··· Dati di origine

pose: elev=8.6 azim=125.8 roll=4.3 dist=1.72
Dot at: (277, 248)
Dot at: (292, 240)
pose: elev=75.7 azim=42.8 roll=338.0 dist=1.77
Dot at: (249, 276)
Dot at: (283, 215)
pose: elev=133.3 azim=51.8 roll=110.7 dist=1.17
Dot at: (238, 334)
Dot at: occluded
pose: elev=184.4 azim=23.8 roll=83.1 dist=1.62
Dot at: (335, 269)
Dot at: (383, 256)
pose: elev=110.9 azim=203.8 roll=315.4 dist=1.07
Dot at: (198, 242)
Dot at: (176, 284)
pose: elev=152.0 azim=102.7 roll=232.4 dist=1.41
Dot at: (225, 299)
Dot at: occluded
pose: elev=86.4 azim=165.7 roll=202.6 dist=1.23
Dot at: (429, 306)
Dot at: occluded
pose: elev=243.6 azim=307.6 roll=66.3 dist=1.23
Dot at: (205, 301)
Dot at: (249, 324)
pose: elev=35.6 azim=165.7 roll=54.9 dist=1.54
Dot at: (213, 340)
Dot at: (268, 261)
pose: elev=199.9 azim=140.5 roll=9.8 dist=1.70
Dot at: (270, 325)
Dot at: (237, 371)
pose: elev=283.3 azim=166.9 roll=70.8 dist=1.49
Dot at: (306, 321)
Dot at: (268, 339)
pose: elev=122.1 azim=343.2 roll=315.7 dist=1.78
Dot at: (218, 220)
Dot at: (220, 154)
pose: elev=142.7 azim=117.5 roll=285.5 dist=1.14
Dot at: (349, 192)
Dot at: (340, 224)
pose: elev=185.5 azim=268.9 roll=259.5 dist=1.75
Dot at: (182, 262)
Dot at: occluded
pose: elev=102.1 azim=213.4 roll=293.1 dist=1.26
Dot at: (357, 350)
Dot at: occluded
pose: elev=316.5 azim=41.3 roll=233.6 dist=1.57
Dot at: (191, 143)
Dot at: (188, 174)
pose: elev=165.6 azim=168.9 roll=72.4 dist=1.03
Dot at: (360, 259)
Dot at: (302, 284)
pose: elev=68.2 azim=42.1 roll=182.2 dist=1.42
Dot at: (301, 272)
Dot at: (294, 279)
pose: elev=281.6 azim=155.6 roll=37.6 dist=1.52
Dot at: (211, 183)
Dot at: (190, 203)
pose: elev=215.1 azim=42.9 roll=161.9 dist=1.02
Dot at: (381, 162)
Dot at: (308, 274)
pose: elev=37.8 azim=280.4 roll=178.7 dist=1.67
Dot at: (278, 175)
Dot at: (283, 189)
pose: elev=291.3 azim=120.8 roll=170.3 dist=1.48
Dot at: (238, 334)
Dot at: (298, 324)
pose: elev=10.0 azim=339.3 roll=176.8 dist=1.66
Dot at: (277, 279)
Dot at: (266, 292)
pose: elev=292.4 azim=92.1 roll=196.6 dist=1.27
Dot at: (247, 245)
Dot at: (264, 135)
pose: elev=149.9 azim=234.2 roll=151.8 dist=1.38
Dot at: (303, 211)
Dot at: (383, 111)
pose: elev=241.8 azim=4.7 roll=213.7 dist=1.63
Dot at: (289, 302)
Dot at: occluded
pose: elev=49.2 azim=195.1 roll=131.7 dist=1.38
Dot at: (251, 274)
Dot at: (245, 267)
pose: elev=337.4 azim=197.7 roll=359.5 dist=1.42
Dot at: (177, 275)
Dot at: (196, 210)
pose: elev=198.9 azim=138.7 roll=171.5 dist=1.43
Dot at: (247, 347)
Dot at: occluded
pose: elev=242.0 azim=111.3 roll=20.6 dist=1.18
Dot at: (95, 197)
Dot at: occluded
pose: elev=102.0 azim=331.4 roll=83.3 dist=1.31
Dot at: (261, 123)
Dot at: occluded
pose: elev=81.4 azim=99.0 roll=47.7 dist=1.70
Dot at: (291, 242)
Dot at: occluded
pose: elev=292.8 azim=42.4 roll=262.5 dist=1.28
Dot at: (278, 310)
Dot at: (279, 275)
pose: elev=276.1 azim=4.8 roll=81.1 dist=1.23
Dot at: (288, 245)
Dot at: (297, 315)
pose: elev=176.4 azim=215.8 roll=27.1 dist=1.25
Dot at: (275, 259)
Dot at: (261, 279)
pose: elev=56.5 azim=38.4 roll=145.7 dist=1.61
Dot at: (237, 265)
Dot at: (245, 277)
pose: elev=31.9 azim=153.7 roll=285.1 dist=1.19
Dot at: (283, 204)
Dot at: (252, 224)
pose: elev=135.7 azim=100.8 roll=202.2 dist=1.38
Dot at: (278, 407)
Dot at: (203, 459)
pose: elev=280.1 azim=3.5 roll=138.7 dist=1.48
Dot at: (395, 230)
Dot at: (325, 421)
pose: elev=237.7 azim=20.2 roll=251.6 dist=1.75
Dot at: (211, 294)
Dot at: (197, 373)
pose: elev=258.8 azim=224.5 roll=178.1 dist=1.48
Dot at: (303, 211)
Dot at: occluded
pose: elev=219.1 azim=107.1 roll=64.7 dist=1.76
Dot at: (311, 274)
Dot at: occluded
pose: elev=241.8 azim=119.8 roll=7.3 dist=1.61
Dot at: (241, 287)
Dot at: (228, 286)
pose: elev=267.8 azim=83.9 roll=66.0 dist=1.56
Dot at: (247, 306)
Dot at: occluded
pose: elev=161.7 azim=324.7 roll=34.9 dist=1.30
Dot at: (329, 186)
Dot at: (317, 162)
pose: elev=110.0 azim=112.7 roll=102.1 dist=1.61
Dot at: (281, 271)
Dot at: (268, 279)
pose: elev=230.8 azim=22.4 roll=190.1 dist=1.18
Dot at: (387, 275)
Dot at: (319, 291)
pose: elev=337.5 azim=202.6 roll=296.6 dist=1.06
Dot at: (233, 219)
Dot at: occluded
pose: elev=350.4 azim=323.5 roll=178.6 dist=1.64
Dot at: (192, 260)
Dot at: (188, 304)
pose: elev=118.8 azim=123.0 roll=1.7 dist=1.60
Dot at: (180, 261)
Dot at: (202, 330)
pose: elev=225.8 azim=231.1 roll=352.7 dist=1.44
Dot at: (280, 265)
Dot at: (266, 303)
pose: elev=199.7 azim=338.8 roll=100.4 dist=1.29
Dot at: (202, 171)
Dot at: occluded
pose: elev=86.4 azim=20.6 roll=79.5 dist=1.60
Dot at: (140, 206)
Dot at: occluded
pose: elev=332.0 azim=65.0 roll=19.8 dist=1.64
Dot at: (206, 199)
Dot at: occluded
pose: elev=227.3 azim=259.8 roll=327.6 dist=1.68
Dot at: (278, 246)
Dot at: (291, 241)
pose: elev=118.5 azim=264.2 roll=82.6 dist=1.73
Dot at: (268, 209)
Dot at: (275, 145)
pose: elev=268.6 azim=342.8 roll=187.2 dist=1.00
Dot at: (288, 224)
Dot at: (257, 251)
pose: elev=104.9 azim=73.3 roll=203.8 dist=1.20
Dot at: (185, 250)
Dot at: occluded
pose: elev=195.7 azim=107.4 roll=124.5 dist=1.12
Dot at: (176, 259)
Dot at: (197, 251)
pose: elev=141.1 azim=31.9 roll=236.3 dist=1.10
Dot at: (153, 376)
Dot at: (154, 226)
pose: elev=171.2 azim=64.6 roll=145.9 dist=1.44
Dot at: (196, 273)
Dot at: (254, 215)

······

- **Consegna**
Modifica il materiale riscrivendolo per intero con "pose" sostituito ovunque da "camera", senza altre variazioni.

- **Soluzione**
camera: elev=8.6 azim=125.8 roll=4.3 dist=1.72
Dot at: (277, 248)
Dot at: (292, 240)
camera: elev=75.7 azim=42.8 roll=338.0 dist=1.77
Dot at: (249, 276)
Dot at: (283, 215)
camera: elev=133.3 azim=51.8 roll=110.7 dist=1.17
Dot at: (238, 334)
Dot at: occluded
camera: elev=184.4 azim=23.8 roll=83.1 dist=1.62
Dot at: (335, 269)
Dot at: (383, 256)
camera: elev=110.9 azim=203.8 roll=315.4 dist=1.07
Dot at: (198, 242)
Dot at: (176, 284)
camera: elev=152.0 azim=102.7 roll=232.4 dist=1.41
Dot at: (225, 299)
Dot at: occluded
camera: elev=86.4 azim=165.7 roll=202.6 dist=1.23
Dot at: (429, 306)
Dot at: occluded
camera: elev=243.6 azim=307.6 roll=66.3 dist=1.23
Dot at: (205, 301)
Dot at: (249, 324)
camera: elev=35.6 azim=165.7 roll=54.9 dist=1.54
Dot at: (213, 340)
Dot at: (268, 261)
camera: elev=199.9 azim=140.5 roll=9.8 dist=1.70
Dot at: (270, 325)
Dot at: (237, 371)
camera: elev=283.3 azim=166.9 roll=70.8 dist=1.49
Dot at: (306, 321)
Dot at: (268, 339)
camera: elev=122.1 azim=343.2 roll=315.7 dist=1.78
Dot at: (218, 220)
Dot at: (220, 154)
camera: elev=142.7 azim=117.5 roll=285.5 dist=1.14
Dot at: (349, 192)
Dot at: (340, 224)
camera: elev=185.5 azim=268.9 roll=259.5 dist=1.75
Dot at: (182, 262)
Dot at: occluded
camera: elev=102.1 azim=213.4 roll=293.1 dist=1.26
Dot at: (357, 350)
Dot at: occluded
camera: elev=316.5 azim=41.3 roll=233.6 dist=1.57
Dot at: (191, 143)
Dot at: (188, 174)
camera: elev=165.6 azim=168.9 roll=72.4 dist=1.03
Dot at: (360, 259)
Dot at: (302, 284)
camera: elev=68.2 azim=42.1 roll=182.2 dist=1.42
Dot at: (301, 272)
Dot at: (294, 279)
camera: elev=281.6 azim=155.6 roll=37.6 dist=1.52
Dot at: (211, 183)
Dot at: (190, 203)
camera: elev=215.1 azim=42.9 roll=161.9 dist=1.02
Dot at: (381, 162)
Dot at: (308, 274)
camera: elev=37.8 azim=280.4 roll=178.7 dist=1.67
Dot at: (278, 175)
Dot at: (283, 189)
camera: elev=291.3 azim=120.8 roll=170.3 dist=1.48
Dot at: (238, 334)
Dot at: (298, 324)
camera: elev=10.0 azim=339.3 roll=176.8 dist=1.66
Dot at: (277, 279)
Dot at: (266, 292)
camera: elev=292.4 azim=92.1 roll=196.6 dist=1.27
Dot at: (247, 245)
Dot at: (264, 135)
camera: elev=149.9 azim=234.2 roll=151.8 dist=1.38
Dot at: (303, 211)
Dot at: (383, 111)
camera: elev=241.8 azim=4.7 roll=213.7 dist=1.63
Dot at: (289, 302)
Dot at: occluded
camera: elev=49.2 azim=195.1 roll=131.7 dist=1.38
Dot at: (251, 274)
Dot at: (245, 267)
camera: elev=337.4 azim=197.7 roll=359.5 dist=1.42
Dot at: (177, 275)
Dot at: (196, 210)
camera: elev=198.9 azim=138.7 roll=171.5 dist=1.43
Dot at: (247, 347)
Dot at: occluded
camera: elev=242.0 azim=111.3 roll=20.6 dist=1.18
Dot at: (95, 197)
Dot at: occluded
camera: elev=102.0 azim=331.4 roll=83.3 dist=1.31
Dot at: (261, 123)
Dot at: occluded
camera: elev=81.4 azim=99.0 roll=47.7 dist=1.70
Dot at: (291, 242)
Dot at: occluded
camera: elev=292.8 azim=42.4 roll=262.5 dist=1.28
Dot at: (278, 310)
Dot at: (279, 275)
camera: elev=276.1 azim=4.8 roll=81.1 dist=1.23
Dot at: (288, 245)
Dot at: (297, 315)
camera: elev=176.4 azim=215.8 roll=27.1 dist=1.25
Dot at: (275, 259)
Dot at: (261, 279)
camera: elev=56.5 azim=38.4 roll=145.7 dist=1.61
Dot at: (237, 265)
Dot at: (245, 277)
camera: elev=31.9 azim=153.7 roll=285.1 dist=1.19
Dot at: (283, 204)
Dot at: (252, 224)
camera: elev=135.7 azim=100.8 roll=202.2 dist=1.38
Dot at: (278, 407)
Dot at: (203, 459)
camera: elev=280.1 azim=3.5 roll=138.7 dist=1.48
Dot at: (395, 230)
Dot at: (325, 421)
camera: elev=237.7 azim=20.2 roll=251.6 dist=1.75
Dot at: (211, 294)
Dot at: (197, 373)
camera: elev=258.8 azim=224.5 roll=178.1 dist=1.48
Dot at: (303, 211)
Dot at: occluded
camera: elev=219.1 azim=107.1 roll=64.7 dist=1.76
Dot at: (311, 274)
Dot at: occluded
camera: elev=241.8 azim=119.8 roll=7.3 dist=1.61
Dot at: (241, 287)
Dot at: (228, 286)
camera: elev=267.8 azim=83.9 roll=66.0 dist=1.56
Dot at: (247, 306)
Dot at: occluded
camera: elev=161.7 azim=324.7 roll=34.9 dist=1.30
Dot at: (329, 186)
Dot at: (317, 162)
camera: elev=110.0 azim=112.7 roll=102.1 dist=1.61
Dot at: (281, 271)
Dot at: (268, 279)
camera: elev=230.8 azim=22.4 roll=190.1 dist=1.18
Dot at: (387, 275)
Dot at: (319, 291)
camera: elev=337.5 azim=202.6 roll=296.6 dist=1.06
Dot at: (233, 219)
Dot at: occluded
camera: elev=350.4 azim=323.5 roll=178.6 dist=1.64
Dot at: (192, 260)
Dot at: (188, 304)
camera: elev=118.8 azim=123.0 roll=1.7 dist=1.60
Dot at: (180, 261)
Dot at: (202, 330)
camera: elev=225.8 azim=231.1 roll=352.7 dist=1.44
Dot at: (280, 265)
Dot at: (266, 303)
camera: elev=199.7 azim=338.8 roll=100.4 dist=1.29
Dot at: (202, 171)
Dot at: occluded
camera: elev=86.4 azim=20.6 roll=79.5 dist=1.60
Dot at: (140, 206)
Dot at: occluded
camera: elev=332.0 azim=65.0 roll=19.8 dist=1.64
Dot at: (206, 199)
Dot at: occluded
camera: elev=227.3 azim=259.8 roll=327.6 dist=1.68
Dot at: (278, 246)
Dot at: (291, 241)
camera: elev=118.5 azim=264.2 roll=82.6 dist=1.73
Dot at: (268, 209)
Dot at: (275, 145)
camera: elev=268.6 azim=342.8 roll=187.2 dist=1.00
Dot at: (288, 224)
Dot at: (257, 251)
camera: elev=104.9 azim=73.3 roll=203.8 dist=1.20
Dot at: (185, 250)
Dot at: occluded
camera: elev=195.7 azim=107.4 roll=124.5 dist=1.12
Dot at: (176, 259)
Dot at: (197, 251)
camera: elev=141.1 azim=31.9 roll=236.3 dist=1.10
Dot at: (153, 376)
Dot at: (154, 226)
camera: elev=171.2 azim=64.6 roll=145.9 dist=1.44
Dot at: (196, 273)
Dot at: (254, 215)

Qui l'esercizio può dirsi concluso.